___ DATA FOR ANALYSIS

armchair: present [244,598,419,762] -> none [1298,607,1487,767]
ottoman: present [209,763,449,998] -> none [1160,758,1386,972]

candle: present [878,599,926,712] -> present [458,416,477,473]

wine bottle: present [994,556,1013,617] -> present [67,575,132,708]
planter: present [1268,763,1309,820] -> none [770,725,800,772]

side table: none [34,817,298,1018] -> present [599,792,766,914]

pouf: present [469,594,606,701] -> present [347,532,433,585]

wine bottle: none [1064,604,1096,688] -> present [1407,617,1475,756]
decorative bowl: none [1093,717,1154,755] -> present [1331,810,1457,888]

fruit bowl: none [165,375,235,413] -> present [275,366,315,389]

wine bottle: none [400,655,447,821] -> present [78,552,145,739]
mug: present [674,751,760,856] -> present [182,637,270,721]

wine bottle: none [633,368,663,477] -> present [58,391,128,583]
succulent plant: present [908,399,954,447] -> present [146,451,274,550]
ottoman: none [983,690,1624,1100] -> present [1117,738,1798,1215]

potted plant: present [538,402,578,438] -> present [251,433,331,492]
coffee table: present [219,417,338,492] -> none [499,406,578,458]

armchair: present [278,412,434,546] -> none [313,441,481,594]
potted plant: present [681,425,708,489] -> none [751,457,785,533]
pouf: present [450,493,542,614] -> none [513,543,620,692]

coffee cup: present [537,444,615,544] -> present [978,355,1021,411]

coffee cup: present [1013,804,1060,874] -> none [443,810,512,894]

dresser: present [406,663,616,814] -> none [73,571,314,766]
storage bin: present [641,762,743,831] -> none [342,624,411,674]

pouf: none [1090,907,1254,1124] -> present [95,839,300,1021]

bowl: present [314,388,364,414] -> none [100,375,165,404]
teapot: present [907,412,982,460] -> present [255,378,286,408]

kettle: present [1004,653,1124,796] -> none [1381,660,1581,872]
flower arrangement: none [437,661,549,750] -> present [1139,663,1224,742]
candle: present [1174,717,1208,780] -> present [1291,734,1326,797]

______

* WORK ITEM
Reproduce each line of the material that mentions "armchair".

* COMPLETED TASK
armchair: present [244,598,419,762] -> none [1298,607,1487,767]
armchair: present [278,412,434,546] -> none [313,441,481,594]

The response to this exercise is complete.